● **ENTRIES SHOWN**:
---

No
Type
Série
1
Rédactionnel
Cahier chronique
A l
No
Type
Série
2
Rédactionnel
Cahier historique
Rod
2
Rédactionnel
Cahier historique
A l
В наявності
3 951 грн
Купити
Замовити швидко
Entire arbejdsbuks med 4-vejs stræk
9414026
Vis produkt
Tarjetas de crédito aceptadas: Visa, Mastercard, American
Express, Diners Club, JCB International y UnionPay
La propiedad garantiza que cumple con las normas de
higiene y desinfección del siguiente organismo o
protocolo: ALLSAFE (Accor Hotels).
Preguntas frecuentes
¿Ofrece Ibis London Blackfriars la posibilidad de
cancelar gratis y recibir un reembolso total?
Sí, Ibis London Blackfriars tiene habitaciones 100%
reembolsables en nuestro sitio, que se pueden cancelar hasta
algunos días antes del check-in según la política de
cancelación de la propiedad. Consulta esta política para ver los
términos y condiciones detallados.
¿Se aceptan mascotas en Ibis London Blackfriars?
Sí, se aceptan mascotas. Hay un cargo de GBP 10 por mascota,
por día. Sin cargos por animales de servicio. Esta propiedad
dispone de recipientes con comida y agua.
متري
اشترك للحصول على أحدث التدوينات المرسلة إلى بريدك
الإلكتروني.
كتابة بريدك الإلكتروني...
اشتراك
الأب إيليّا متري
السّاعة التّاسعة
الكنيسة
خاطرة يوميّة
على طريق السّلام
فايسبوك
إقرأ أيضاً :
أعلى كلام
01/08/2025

---

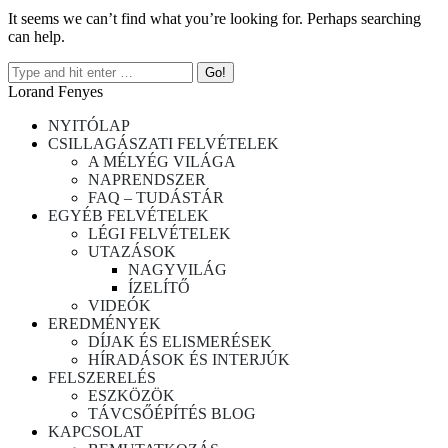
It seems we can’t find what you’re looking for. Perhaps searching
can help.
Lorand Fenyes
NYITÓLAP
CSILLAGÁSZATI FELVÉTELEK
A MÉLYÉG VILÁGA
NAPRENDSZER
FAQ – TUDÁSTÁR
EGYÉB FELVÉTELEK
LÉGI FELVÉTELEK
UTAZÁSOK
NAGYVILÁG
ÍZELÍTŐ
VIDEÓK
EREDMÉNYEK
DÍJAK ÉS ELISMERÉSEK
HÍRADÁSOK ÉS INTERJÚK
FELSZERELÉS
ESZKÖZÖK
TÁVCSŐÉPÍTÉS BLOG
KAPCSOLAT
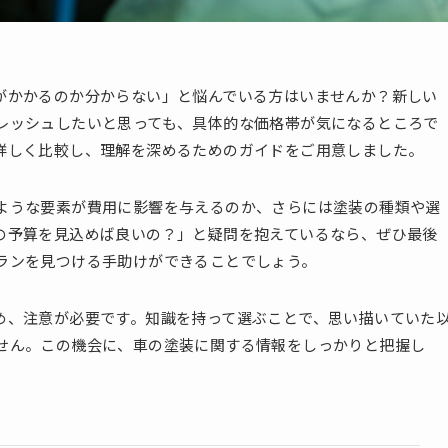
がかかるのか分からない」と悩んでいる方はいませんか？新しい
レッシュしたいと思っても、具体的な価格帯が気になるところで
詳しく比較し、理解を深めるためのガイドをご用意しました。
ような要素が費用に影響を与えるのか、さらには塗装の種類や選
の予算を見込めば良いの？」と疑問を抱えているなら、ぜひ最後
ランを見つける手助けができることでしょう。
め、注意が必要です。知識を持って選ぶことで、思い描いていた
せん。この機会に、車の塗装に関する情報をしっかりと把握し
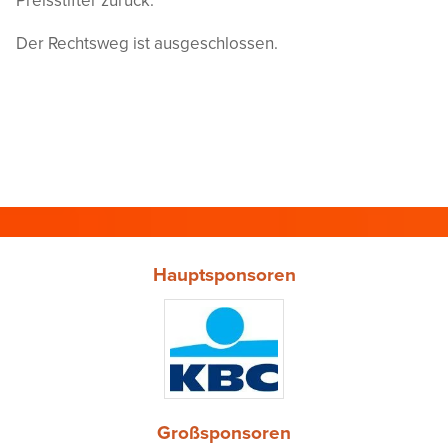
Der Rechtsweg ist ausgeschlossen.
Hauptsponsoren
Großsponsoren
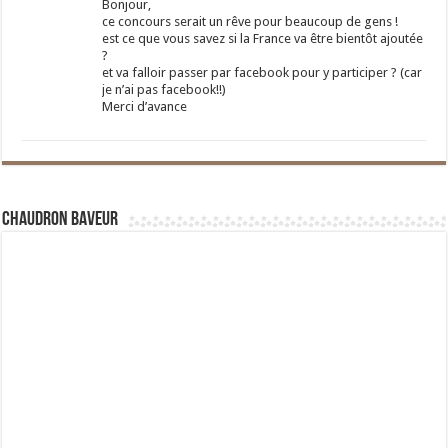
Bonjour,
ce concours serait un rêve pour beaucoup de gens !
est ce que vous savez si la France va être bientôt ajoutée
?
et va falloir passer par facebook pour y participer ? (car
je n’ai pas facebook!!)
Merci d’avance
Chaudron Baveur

---

Scan the entries above for the line containing "Tarjetas de crédito", and copy it and all lines after it exactly, down to and including the line containing "algunos días antes".

Tarjetas de crédito aceptadas: Visa, Mastercard, American
Express, Diners Club, JCB International y UnionPay
La propiedad garantiza que cumple con las normas de
higiene y desinfección del siguiente organismo o
protocolo: ALLSAFE (Accor Hotels).
Preguntas frecuentes
¿Ofrece Ibis London Blackfriars la posibilidad de
cancelar gratis y recibir un reembolso total?
Sí, Ibis London Blackfriars tiene habitaciones 100%
reembolsables en nuestro sitio, que se pueden cancelar hasta
algunos días antes del check-in según la política de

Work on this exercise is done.